Segment Start: SUPPLIED DATA

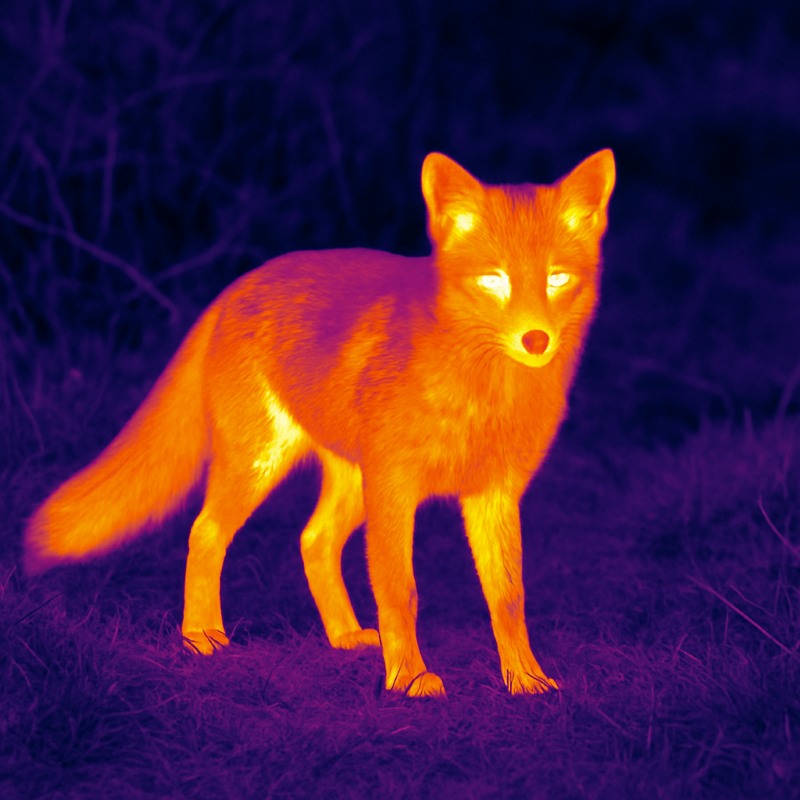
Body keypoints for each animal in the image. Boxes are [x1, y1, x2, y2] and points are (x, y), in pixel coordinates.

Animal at [24, 149, 615, 697]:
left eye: (557, 279)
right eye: (494, 280)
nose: (535, 340)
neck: (481, 398)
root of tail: (240, 283)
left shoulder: (493, 493)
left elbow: (508, 598)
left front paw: (523, 680)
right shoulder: (395, 489)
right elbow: (401, 592)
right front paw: (408, 680)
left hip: (349, 482)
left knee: (313, 540)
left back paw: (343, 636)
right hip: (263, 463)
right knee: (206, 531)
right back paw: (201, 637)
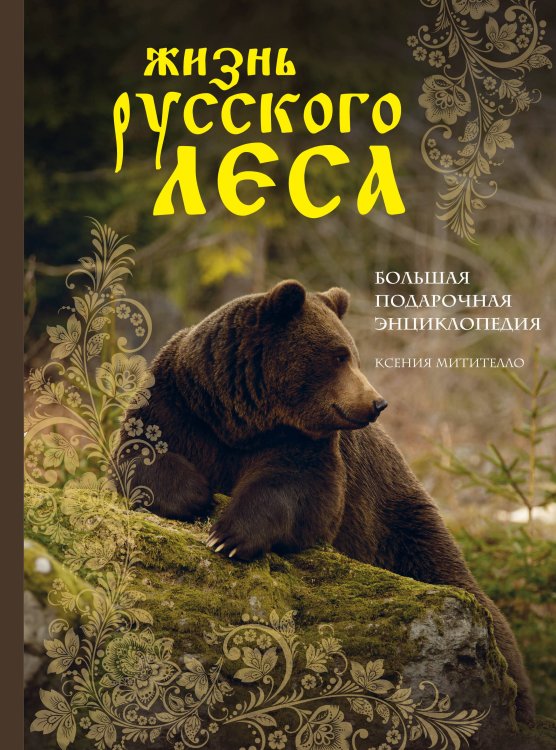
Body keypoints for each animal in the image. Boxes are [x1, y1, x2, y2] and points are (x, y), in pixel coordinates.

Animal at [117, 279, 533, 725]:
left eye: (351, 352)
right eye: (339, 355)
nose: (377, 402)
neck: (241, 416)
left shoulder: (302, 442)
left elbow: (301, 490)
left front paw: (228, 534)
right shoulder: (180, 404)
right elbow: (140, 454)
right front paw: (195, 495)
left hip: (397, 520)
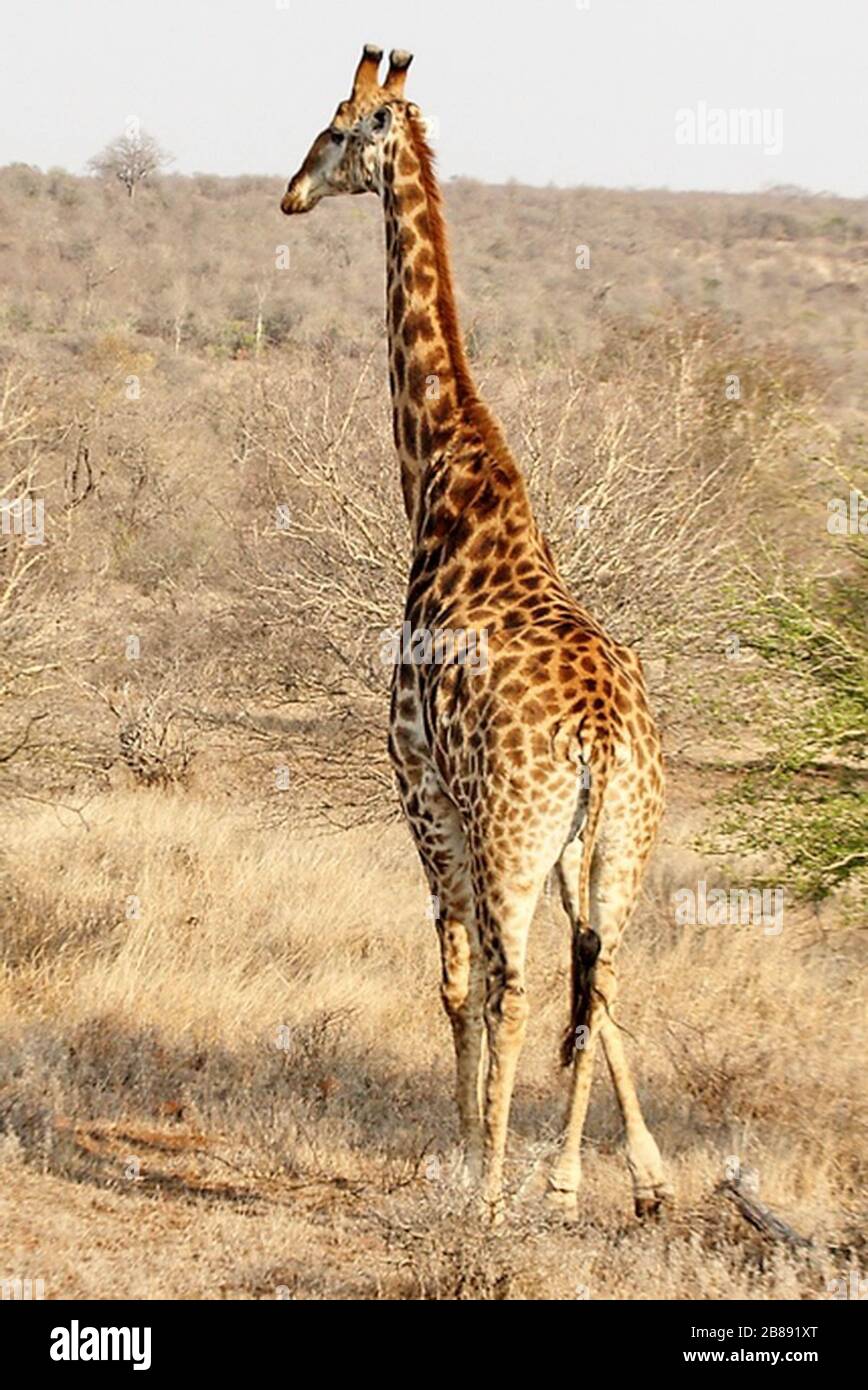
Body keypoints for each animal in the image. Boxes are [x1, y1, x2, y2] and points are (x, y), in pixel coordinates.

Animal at [281, 45, 671, 1220]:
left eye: (337, 126)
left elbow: (453, 985)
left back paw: (499, 1187)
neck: (445, 482)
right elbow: (588, 999)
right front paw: (640, 1173)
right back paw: (562, 1180)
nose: (291, 192)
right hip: (620, 838)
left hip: (511, 832)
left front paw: (464, 1156)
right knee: (602, 972)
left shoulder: (418, 784)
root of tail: (602, 738)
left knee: (516, 982)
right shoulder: (557, 840)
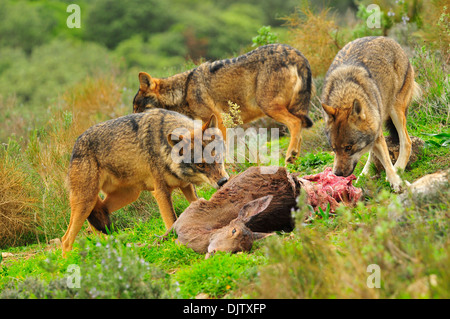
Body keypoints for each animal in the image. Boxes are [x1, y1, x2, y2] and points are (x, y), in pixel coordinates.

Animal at [61, 108, 229, 255]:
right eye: (200, 165)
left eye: (216, 156)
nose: (223, 181)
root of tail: (75, 145)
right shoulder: (161, 192)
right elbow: (172, 221)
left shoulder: (186, 185)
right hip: (86, 202)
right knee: (66, 239)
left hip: (127, 196)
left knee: (96, 220)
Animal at [133, 43, 312, 165]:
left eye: (138, 109)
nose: (133, 123)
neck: (183, 91)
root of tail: (296, 53)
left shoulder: (219, 121)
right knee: (300, 131)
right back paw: (294, 160)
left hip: (269, 107)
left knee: (296, 123)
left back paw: (290, 156)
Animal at [320, 37, 422, 192]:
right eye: (333, 149)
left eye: (348, 148)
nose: (337, 174)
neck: (345, 95)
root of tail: (389, 40)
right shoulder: (375, 133)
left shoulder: (377, 134)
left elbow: (387, 162)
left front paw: (396, 181)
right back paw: (364, 174)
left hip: (395, 111)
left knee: (407, 142)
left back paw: (398, 168)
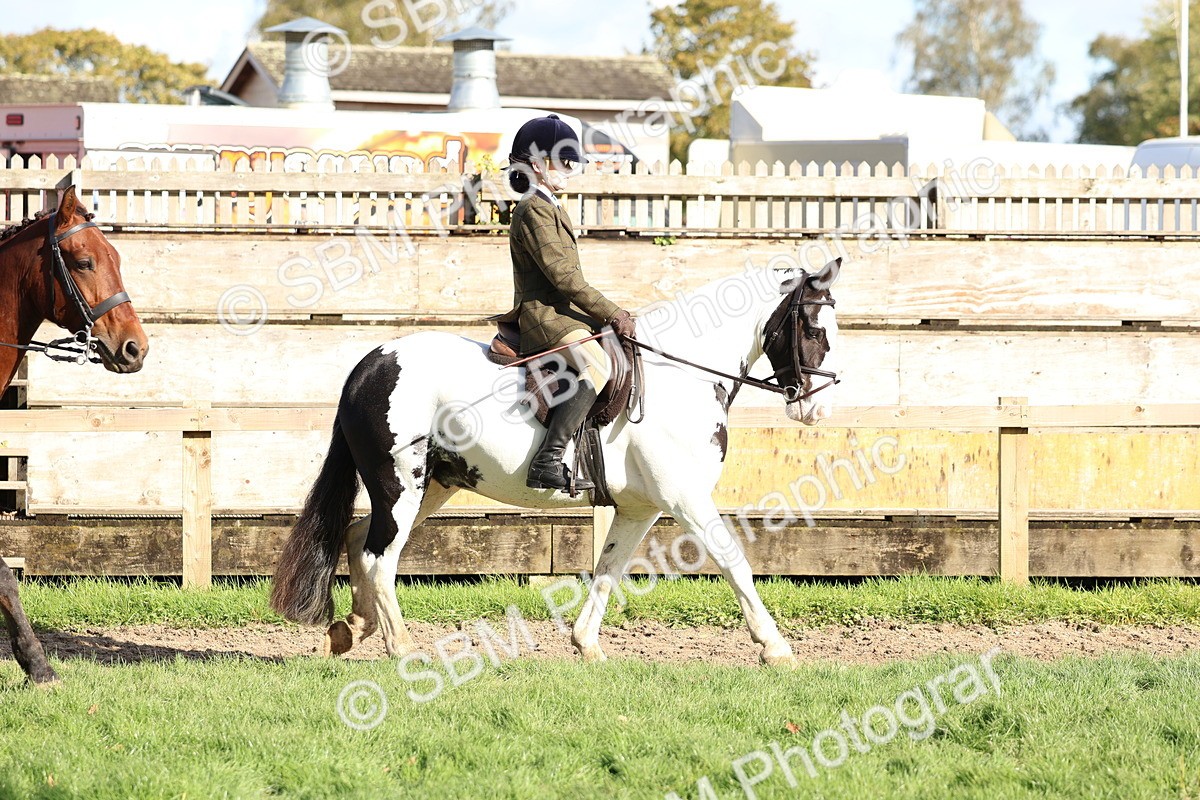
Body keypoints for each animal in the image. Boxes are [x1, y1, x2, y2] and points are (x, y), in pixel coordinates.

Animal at [271, 258, 840, 667]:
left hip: (433, 486)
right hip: (402, 484)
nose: (818, 406)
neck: (681, 377)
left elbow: (609, 568)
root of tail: (371, 363)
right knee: (378, 557)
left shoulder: (640, 508)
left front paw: (586, 644)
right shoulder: (686, 498)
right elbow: (733, 561)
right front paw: (776, 649)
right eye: (814, 328)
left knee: (356, 538)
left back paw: (352, 629)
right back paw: (402, 647)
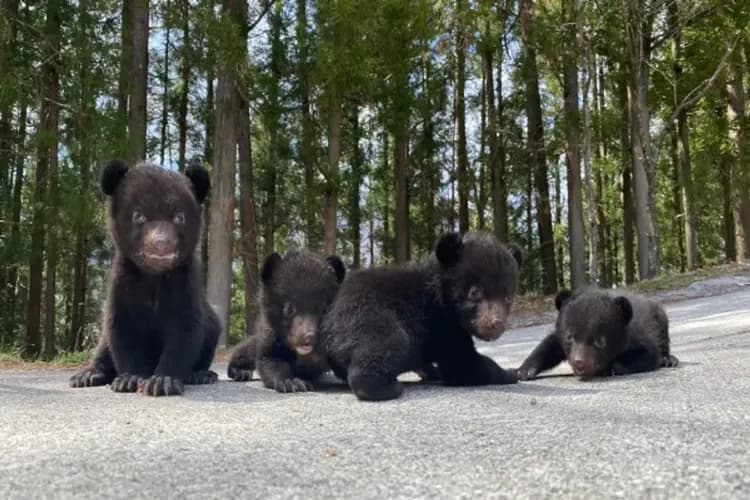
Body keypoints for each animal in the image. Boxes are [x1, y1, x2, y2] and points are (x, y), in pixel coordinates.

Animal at [69, 160, 221, 396]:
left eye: (179, 216)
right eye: (138, 215)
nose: (161, 243)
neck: (154, 276)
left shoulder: (184, 283)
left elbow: (185, 330)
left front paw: (163, 381)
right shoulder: (123, 283)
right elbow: (122, 329)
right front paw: (129, 379)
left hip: (213, 326)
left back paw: (201, 375)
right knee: (103, 346)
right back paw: (88, 375)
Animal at [227, 250, 346, 392]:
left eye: (324, 309)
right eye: (289, 309)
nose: (310, 337)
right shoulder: (271, 336)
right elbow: (269, 360)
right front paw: (291, 382)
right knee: (247, 350)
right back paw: (241, 372)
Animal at [320, 231, 523, 401]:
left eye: (508, 297)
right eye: (475, 292)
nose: (496, 323)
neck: (439, 293)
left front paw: (433, 372)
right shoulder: (441, 323)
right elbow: (461, 363)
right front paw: (511, 373)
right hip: (369, 317)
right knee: (386, 344)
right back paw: (387, 387)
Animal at [517, 288, 679, 380]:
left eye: (600, 341)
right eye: (569, 337)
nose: (579, 362)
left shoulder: (638, 335)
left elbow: (648, 354)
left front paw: (613, 367)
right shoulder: (559, 337)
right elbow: (549, 346)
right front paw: (524, 371)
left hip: (660, 320)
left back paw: (669, 360)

Segment End: SUPPLIED DATA

**TASK DIRECTIONS:** Every line that contains the string "root" should be copied from the records.

**RESULT OF THIS TASK:**
root of tail: (240, 283)
root of tail: (602, 738)
root of tail: (75, 145)
root of tail: (296, 53)
root of tail: (389, 40)
root of tail: (371, 363)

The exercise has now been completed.